When I was a little kid, I was extremely afraid of heights. Extremely. Deathly. I can remember being on top of the CN Tower in Toronto with my family and being afraid even at the fact that my brothers were too close to the edge. I remember being at an amusement park refusing to get on board any sort of roller coaster. Yet, somehow, my arm was twisted enough to get me on the park's Ferris Wheel where there were undoubtedly white knuckles the entire way around. I don't know what it was that filled me with so much fear when it came to heights. Perhaps it was simply being lifted high in the air, and therefore being lifted away from security and the comfort of being on safe, solid ground.
I think that's a natural feeling. I would venture to guess that one of the most common fears people have is acrophobia (fear of heights). I am not sure what exactly caused me to - literally - take that leap of faith and go skydiving.

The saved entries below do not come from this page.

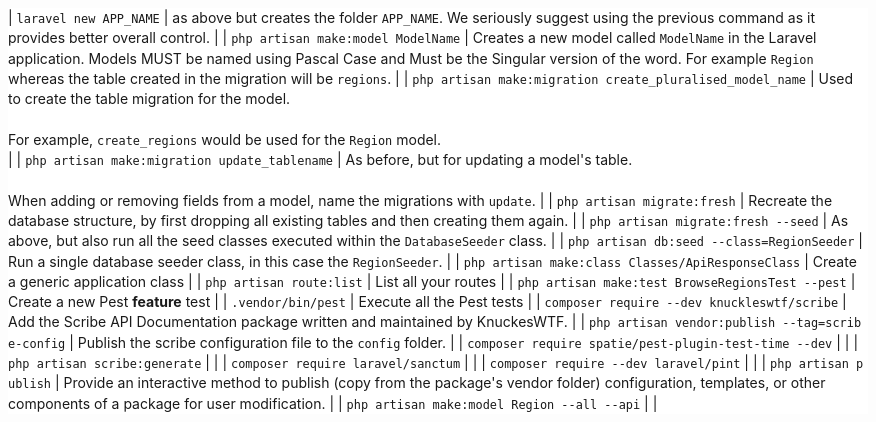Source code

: | `laravel new APP_NAME`                                    | as above but creates the folder `APP_NAME`. We seriously suggest using the previous command as it provides better overall control.                                                                                                           |
| `php artisan make:model ModelName`                        | Creates a new model called `ModelName` in the Laravel application. Models MUST be named using Pascal Case and Must be the Singular version of the word. For example `Region` whereas the table created in the migration will be `regions`.   |
| `php artisan make:migration create_pluralised_model_name` | Used to create the table migration for the model.<br><br>For example, `create_regions` would be used for the `Region` model.<br>                                                                                                             |
| `php artisan make:migration update_tablename`             | As before, but for updating a model's table.<br><br>When adding or removing fields from a model, name the migrations with `update`.                                                                                                          |
| `php artisan migrate:fresh`                               | Recreate the database structure, by first dropping all existing tables and then creating them again.                                                                                                                                         |
| `php artisan migrate:fresh --seed`                        | As above, but also run all the seed classes executed within the `DatabaseSeeder` class.                                                                                                                                                      |
| `php artisan db:seed --class=RegionSeeder`                | Run a single database seeder class, in this case the `RegionSeeder`.                                                                                                                                                                         |
| `php artisan make:class Classes/ApiResponseClass`         | Create a generic application class                                                                                                                                                                                                           |
| `php artisan route:list`                                  | List all your routes                                                                                                                                                                                                                         |
| `php artisan make:test BrowseRegionsTest --pest`          | Create a new Pest **feature** test                                                                                                                                                                                                           |
| `.vendor/bin/pest`                                        | Execute all the Pest tests                                                                                                                                                                                                                   |
| `composer require --dev knuckleswtf/scribe`               | Add the Scribe API Documentation package written and maintained by KnuckesWTF.                                                                                                                                                               |
| `php artisan vendor:publish --tag=scribe-config`          | Publish the scribe configuration file to the `config` folder.                                                                                                                                                                                |
| `composer require spatie/pest-plugin-test-time --dev`     |                                                                                                                                                                                                                                              |
| `php artisan scribe:generate`                             |                                                                                                                                                                                                                                              |
| `composer require laravel/sanctum`                        |                                                                                                                                                                                                                                              |
| `composer require --dev laravel/pint`                     |                                                                                                                                                                                                                                              |
| `php artisan publish`                                     | Provide an interactive method to publish (copy from the package's vendor folder) configuration, templates, or other components of a package for user modification.                                                                           |
| `php artisan make:model Region --all --api`               |                                                                                                                                                                                                                                              |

I think over time, I grew older and realized that amusement park rides are designed specifically to give riders a fun - and safe - thrill, and that I'd have a much higher chance getting hit by a car when crossing the street than falling out of a roller coaster or over the edge of the CN Tower.
I admit, skydiving is a whole different story. It's on an entirely different level than a roller coaster. Skydiving is the holy grail of any adventurer. It's the zenith of most bucket lists, and it's pretty hard to outdo yourself after skydiving. After you go skydiving, you get stamped with a title of "badass" for the rest of your life.
Since it's the ultimate challenge, I don't expect many OHventurers to follow my lead on this one. For one thing, it is a rather expensive investment. In 2008, I paid $200 to jump out of a perfectly good airplane to free fall for about a minute and float down to the ground for another 10 minutes. Now when you look at it that way, it doesn't seem worthwhile. However, I promise you that if you have the extra cash and have the guts to do it...go for it!
Skydiving was sensory overload. This is why it was a good thing I spent the extra $100 to have a DVD full of photos and a video of my experience. If I hadn't, it would be so hard to explain, and I might have felt like I was dreaming and not believed I actually did it. The most frightening part is when you go up in the little plane and they open that door so you are staring down at the Earth below. That's your defining moment. Once you gather the courage (some would call it stupidity) to jump, the rest is a ride of your lifetime!
You don't feel that pit in your stomach when you're skydiving, because you oddly enough don't even feel like you're falling. It's more like floating.Your face and skin are all discombobulated , your mouth is dry and you can't hear much of anything with all of the wind in your face. I couldn't help but scream in joy and laugh at the experience. It was a thrill of a lifetime. The minute of free falling feels much longer. Once the parachute is pulled, it's smooth sailing. You can soak it all in and look around at the world below you. It's so very liberating that just writing about it makes me want to go do it again!
I truly believe that fears are just demons holding you back from truly living. My fears were thrown out the plane with me that fine August afternoon in 2008. I've come a long way from the little kid who hated ferris wheels.
Rushed with adrenaline right after I landed safe & sound on the ground after my first ever skydive in August 2008.